Load Balanced Replication with DRBD

Along with the ability to encrypt replication traffic, DRBD® version 9.2.6 gives you the ability to load balance replication traffic across multiple TCP sockets1. You can see a demo of the load balancing feature from LINBIT® founder and CEO Philipp Reisner during one of our community meetings.

DRBD version 9 has supported replicating data over multiple paths in an active-backup-like manner since its inception. With multiple paths configured, users can ensure that any single point of failure (SPOF) in a network path is mitigated by adding a second separate path for DRBD to use should the other fail. So it was only a matter of time before DRBD’s developers added the ability to load balance across multiple paths.

Load balancing DRBD’s replication traffic allows DRBD to use multiple network paths in unison for replicating writes. This allows users of a single network path to add more throughput if they find themselves approaching the limits of a single path. This might also be interesting for cloud users where bandwidth between virtual machine instances is more confined or flow controlled.

How To Enable DRBD TCP Load Balancing

Enabling TCP load balancing in DRBD is simple. If you’re a LINBIT customer, an apt or dnf update to DRBD version 9.2.6 and DRBD user space utilities (drbd-utils) version 9.26.0 or newer is all that is needed to get the supported versions installed.
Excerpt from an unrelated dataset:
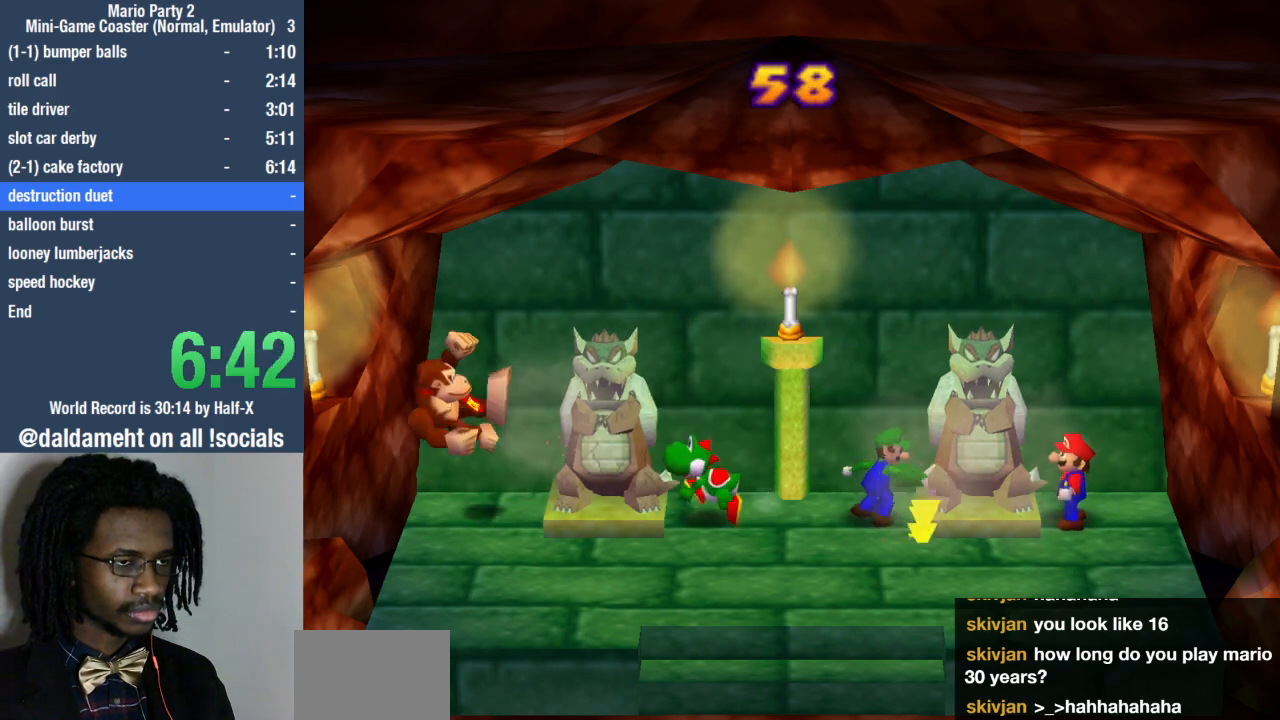
{"buttons": [], "left_stick": "right", "right_stick": "center", "events": [[233, "SQUARE", "down"], [267, "CIRCLE", "down"], [300, "SQUARE", "up"], [367, "CIRCLE", "up"]]}
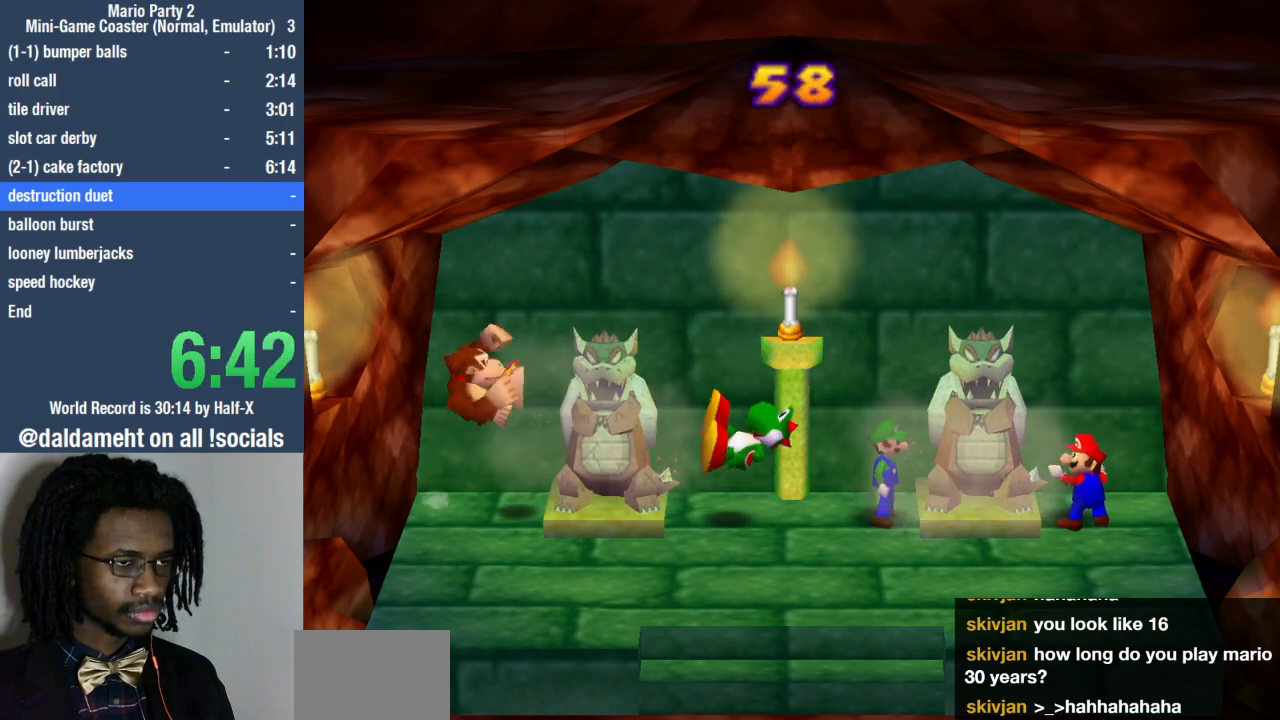
{"buttons": ["CIRCLE"], "left_stick": "right", "right_stick": "center", "events": [[400, "SQUARE", "down"], [433, "CIRCLE", "down"], [467, "SQUARE", "up"]]}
If you’re not a LINBIT customer, you can download and compile prepared source tar files from LINBIT’s website.

With supported versions of DRBD and DRBD utilities installed, you need only configure multiple paths and enable load-balance-paths in the network settings of the DRBD configuration.

The following is an example configuration with only the meaningful settings shown:

resource "drbd-lb-0"
{
[...]
    net
    {
        load-balance-paths      yes;
        [...]
    }

    on "linbit-0"
    {
        volume 0
        {
        [...]
        }
        node-id    0;
    }

    on "linbit-1"
    {
        volume 0
        {
        [...]
        }
        node-id    1;
    }

    on "linbit-2"
    {
        volume 0
        {
        [...]
        }
        node-id    2;
    }

    connection
    {
        path
        {
            host "linbit-0" address ipv4 192.168.220.60:7900;
            host "linbit-1" address ipv4 192.168.220.61:7900;
        }
        path
        {
            host "linbit-0" address ipv4 192.168.221.60:7900;
            host "linbit-1" address ipv4 192.168.221.61:7900;
        }
    }

    connection
    {
        path
        {
            host "linbit-0" address ipv4 192.168.220.60:7900;
            host "linbit-2" address ipv4 192.168.220.62:7900;
        }
        path
        {
            host "linbit-0" address ipv4 192.168.221.60:7900;
            host "linbit-2" address ipv4 192.168.221.62:7900;
        }
    }
        connection
    {
        path
        {
            host "linbit-1" address ipv4 192.168.220.61:7900;
            host "linbit-2" address ipv4 192.168.220.62:7900;
        }
        path
        {
            host "linbit-1" address ipv4 192.168.221.61:7900;
            host "linbit-2" address ipv4 192.168.221.62:7900;
        }
    }
}

With such configurations in place, you’re only a drbdadm up drbd-lb-0 away from balancing DRBD’s replication traffic across multiple paths.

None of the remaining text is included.